● **PROBLEM DETAILS**: Could each entry below be written out exactly, with every picture dropped?

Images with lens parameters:
━━━━━━━━━━
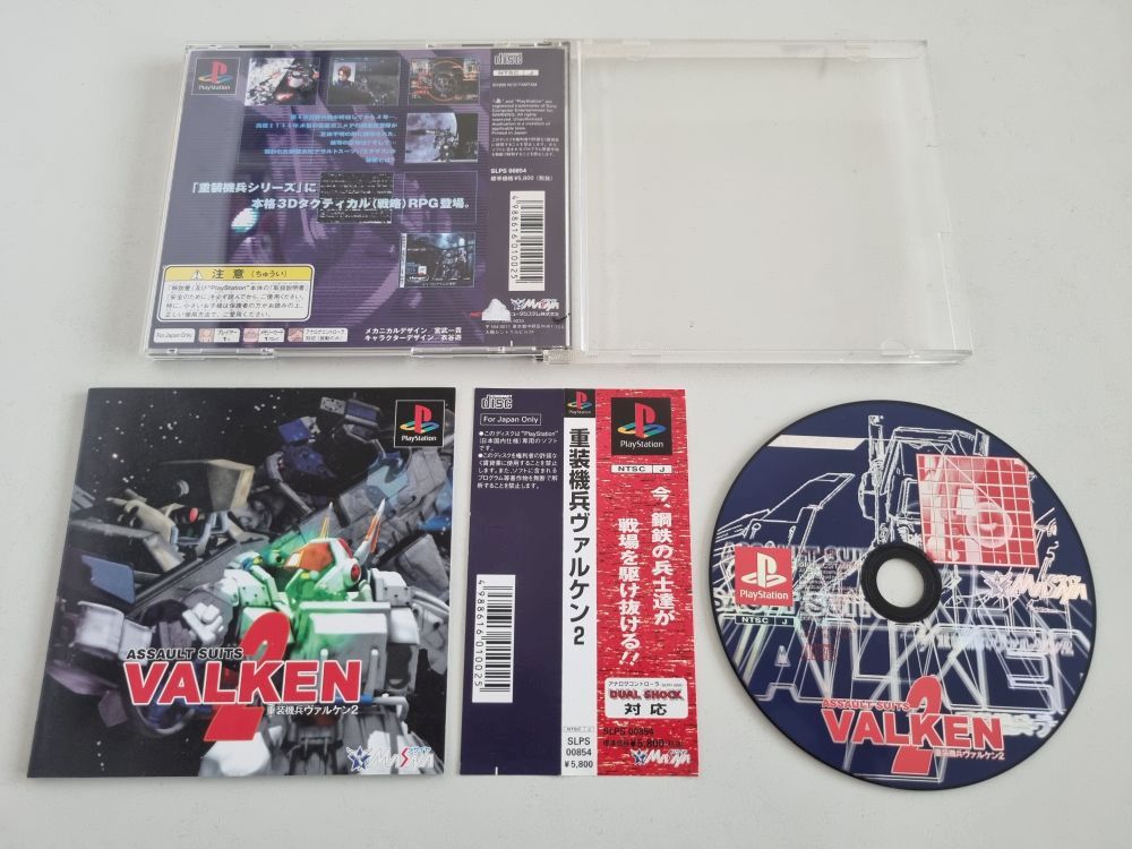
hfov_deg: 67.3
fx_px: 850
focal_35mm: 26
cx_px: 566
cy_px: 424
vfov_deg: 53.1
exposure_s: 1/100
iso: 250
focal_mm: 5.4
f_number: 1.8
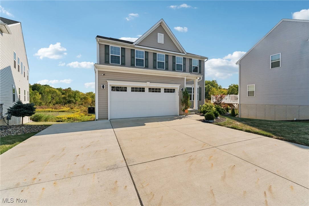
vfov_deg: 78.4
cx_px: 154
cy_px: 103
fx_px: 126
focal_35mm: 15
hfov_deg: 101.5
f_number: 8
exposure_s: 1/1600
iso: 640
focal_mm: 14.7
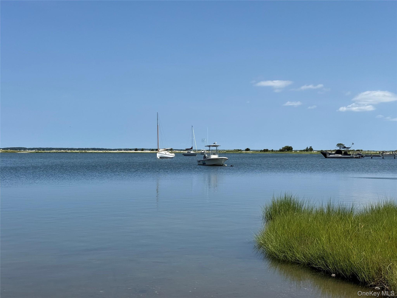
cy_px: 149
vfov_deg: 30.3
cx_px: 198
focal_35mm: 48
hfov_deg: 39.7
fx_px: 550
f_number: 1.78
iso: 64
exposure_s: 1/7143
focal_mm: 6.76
━━━━━━━━━━
● **OUTPUT FOR THIS TASK**:
hfov_deg: 67.3
fx_px: 850
focal_35mm: 26
cx_px: 566
cy_px: 424
vfov_deg: 53.1
exposure_s: 1/100
iso: 250
focal_mm: 5.4
f_number: 1.8
vfov_deg: 78.4
cx_px: 154
cy_px: 103
fx_px: 126
focal_35mm: 15
hfov_deg: 101.5
f_number: 8
exposure_s: 1/1600
iso: 640
focal_mm: 14.7
cy_px: 149
vfov_deg: 30.3
cx_px: 198
focal_35mm: 48
hfov_deg: 39.7
fx_px: 550
f_number: 1.78
iso: 64
exposure_s: 1/7143
focal_mm: 6.76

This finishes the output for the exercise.